Die damit verbundenen Projekte wurden von Marktbeobachtern zunehmend als zentral für die weitere Skalierung von KI-Systemen eingeschätzt, da Anbieter wie OpenAI immer umfangreichere Modelle entwickeln und bereitstellen. Der Aufbau neuer Infrastrukturen gilt als wesentlicher Bestandteil dieser Entwicklung, da bestehende Kapazitäten trotz erheblicher Investitionen vieler Technologieunternehmen an technologische und räumliche Grenzen stoßen. Banken sehen in der Finanzierung solcher Vorhaben weiterhin ein attraktives Geschäftsfeld, das zugleich eine hohe Nachfrage nach langfristigen Kapitalzusagen aufweist.

Der Bericht der Financial Times wurde zunächst ohne Stellungnahme der beteiligten Unternehmen veröffentlicht. Reuters teilte mit, dass die dortigen Redaktionen die Angaben nicht verifizieren konnten. Die im Bericht erwähnten Personen äußerten sich nur unter der Bedingung der Vertraulichkeit. Weitergehende Details zu möglichen Zeitplänen, Standortentscheidungen oder Strukturierungen des Finanzierungspakets wurden nicht bekannt.

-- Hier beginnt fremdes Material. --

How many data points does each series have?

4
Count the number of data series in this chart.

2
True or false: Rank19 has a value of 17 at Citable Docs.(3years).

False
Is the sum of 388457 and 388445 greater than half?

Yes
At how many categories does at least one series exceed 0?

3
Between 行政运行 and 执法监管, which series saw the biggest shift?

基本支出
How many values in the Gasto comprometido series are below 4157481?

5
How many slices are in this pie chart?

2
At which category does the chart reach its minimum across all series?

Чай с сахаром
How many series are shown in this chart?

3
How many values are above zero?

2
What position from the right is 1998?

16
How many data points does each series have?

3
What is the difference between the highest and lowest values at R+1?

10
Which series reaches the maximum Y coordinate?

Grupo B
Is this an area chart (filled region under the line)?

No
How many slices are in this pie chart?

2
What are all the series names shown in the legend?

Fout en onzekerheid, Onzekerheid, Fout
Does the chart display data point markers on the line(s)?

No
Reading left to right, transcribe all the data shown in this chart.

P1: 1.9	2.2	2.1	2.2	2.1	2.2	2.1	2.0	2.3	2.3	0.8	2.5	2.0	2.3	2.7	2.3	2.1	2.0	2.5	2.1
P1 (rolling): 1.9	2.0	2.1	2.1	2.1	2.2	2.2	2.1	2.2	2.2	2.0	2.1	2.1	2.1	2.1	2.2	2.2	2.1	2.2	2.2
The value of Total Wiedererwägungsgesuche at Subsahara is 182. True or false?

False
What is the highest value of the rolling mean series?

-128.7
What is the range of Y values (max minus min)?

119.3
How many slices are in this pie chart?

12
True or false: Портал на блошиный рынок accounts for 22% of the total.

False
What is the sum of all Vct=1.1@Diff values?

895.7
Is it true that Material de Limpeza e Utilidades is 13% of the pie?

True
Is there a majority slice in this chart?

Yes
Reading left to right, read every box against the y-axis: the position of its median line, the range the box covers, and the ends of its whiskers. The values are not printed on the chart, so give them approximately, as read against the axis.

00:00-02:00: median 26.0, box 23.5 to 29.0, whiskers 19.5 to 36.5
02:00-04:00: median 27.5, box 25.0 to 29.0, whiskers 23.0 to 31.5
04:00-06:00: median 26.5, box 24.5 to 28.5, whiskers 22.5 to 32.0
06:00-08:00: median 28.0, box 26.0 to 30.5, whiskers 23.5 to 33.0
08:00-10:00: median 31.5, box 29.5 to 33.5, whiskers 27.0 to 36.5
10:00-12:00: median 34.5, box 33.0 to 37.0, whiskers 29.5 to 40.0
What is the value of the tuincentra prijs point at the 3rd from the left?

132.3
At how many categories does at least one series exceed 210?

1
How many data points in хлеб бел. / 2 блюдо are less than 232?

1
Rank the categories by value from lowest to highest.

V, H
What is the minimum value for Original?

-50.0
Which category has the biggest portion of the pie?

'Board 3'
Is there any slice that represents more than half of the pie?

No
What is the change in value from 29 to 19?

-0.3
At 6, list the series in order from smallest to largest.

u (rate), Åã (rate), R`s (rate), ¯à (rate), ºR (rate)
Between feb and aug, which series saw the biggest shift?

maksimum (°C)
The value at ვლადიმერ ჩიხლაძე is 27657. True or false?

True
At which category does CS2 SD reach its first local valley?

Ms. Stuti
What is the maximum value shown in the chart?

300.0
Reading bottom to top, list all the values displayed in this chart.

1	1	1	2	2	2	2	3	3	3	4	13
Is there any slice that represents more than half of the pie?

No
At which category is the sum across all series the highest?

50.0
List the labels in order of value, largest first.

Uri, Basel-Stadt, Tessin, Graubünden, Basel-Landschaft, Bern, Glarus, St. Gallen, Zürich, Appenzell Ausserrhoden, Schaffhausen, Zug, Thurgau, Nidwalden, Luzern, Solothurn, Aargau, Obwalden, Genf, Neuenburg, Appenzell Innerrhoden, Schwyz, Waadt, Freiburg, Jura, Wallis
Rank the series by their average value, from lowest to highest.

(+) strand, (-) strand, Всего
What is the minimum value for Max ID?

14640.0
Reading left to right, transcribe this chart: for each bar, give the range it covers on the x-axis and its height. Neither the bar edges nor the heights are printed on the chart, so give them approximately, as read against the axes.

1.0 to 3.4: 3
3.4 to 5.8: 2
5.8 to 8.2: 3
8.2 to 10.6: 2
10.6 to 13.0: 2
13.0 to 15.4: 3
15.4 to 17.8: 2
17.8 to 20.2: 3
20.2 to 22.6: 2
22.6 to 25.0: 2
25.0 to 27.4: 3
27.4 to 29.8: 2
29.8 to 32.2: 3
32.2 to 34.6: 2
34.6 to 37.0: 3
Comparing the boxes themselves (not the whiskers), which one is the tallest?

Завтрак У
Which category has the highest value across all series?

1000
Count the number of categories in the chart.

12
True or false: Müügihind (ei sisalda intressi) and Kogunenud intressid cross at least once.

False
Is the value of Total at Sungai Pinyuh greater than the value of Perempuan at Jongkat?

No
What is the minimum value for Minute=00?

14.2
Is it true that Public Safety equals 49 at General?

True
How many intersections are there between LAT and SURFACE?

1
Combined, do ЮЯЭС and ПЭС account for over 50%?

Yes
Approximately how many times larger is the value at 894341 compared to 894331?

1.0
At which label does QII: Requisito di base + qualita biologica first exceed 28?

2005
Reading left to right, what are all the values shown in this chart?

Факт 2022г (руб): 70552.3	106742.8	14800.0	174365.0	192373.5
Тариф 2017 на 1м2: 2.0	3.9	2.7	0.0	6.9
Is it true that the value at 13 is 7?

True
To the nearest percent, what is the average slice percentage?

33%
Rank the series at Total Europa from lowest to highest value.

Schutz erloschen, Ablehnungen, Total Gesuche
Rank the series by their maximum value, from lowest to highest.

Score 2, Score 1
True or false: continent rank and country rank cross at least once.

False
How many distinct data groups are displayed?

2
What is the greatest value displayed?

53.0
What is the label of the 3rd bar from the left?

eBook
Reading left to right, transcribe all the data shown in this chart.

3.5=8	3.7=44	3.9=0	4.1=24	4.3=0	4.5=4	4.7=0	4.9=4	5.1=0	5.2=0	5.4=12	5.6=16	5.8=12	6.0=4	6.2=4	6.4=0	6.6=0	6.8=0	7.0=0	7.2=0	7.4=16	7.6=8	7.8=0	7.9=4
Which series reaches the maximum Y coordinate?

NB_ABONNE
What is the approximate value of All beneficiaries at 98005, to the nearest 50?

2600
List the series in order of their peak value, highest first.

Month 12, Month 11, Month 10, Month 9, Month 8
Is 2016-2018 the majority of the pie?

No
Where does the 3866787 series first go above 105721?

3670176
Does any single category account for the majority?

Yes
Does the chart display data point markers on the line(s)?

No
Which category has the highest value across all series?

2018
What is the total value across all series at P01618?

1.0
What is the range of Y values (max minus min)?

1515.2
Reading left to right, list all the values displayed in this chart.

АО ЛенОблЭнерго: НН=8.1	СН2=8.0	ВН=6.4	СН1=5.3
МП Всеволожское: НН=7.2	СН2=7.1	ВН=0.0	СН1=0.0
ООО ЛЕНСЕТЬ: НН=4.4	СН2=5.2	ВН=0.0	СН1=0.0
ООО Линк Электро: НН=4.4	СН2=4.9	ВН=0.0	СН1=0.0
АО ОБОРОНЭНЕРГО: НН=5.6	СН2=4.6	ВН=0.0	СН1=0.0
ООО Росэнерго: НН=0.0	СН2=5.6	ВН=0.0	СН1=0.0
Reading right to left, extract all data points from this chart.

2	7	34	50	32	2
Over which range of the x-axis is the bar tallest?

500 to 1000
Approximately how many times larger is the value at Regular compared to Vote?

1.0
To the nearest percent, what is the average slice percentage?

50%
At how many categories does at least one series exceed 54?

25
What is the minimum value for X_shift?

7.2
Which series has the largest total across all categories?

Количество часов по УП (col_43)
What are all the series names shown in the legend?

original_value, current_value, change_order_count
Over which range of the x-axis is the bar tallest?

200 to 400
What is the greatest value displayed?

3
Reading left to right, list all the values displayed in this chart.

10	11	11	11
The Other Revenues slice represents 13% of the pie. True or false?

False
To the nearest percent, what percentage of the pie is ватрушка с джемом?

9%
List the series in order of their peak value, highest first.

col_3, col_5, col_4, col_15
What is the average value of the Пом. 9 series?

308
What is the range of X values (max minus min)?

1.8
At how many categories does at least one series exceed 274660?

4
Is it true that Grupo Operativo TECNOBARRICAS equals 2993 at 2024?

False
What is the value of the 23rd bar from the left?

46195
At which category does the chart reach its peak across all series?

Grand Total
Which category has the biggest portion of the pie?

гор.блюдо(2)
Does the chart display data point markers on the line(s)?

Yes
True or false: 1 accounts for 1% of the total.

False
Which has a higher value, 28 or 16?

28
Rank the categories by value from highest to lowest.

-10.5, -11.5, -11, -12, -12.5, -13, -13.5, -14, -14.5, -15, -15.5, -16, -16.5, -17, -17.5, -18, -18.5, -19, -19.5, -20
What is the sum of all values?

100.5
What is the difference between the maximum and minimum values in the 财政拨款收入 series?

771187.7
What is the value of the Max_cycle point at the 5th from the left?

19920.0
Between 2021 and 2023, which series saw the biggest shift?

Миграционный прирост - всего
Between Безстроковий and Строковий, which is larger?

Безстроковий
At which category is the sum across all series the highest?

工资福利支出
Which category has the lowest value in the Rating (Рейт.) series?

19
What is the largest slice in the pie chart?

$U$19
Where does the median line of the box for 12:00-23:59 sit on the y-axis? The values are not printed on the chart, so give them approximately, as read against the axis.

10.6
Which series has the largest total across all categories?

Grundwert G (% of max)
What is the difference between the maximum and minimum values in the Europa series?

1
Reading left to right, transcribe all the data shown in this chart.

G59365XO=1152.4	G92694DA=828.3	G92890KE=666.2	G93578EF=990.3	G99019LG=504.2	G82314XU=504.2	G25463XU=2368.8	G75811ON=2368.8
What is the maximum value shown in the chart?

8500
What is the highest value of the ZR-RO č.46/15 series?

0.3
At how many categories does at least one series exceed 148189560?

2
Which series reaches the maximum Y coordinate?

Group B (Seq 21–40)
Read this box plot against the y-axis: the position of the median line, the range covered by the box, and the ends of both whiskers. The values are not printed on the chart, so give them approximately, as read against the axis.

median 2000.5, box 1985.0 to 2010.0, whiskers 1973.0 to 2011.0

Parallel dazu erschienen weitere Wirtschaftsmeldungen, die Entwicklungen in anderen Branchen beleuchteten. Unter anderem wurden Einschätzungen zur wirtschaftlichen Lage in Taiwan erwähnt, gefolgt von Berichten über neue Finanzierungsrunden in der Drohnentechnologie sowie Informationen zu regulatorischen Entscheidungen in Frankreich. Zudem wurden Entwicklungen bei verschiedenen Unternehmen dargestellt, die in unterschiedlichen Märkten tätig sind, darunter Hersteller von Verteidigungssystemen und Anbieter von KI-bezogenen Hardwareprodukten. Diese Meldungen standen jedoch in keinem direkten Zusammenhang mit den Verhandlungen über die mögliche Kreditvergabe an Oracle und Vantage.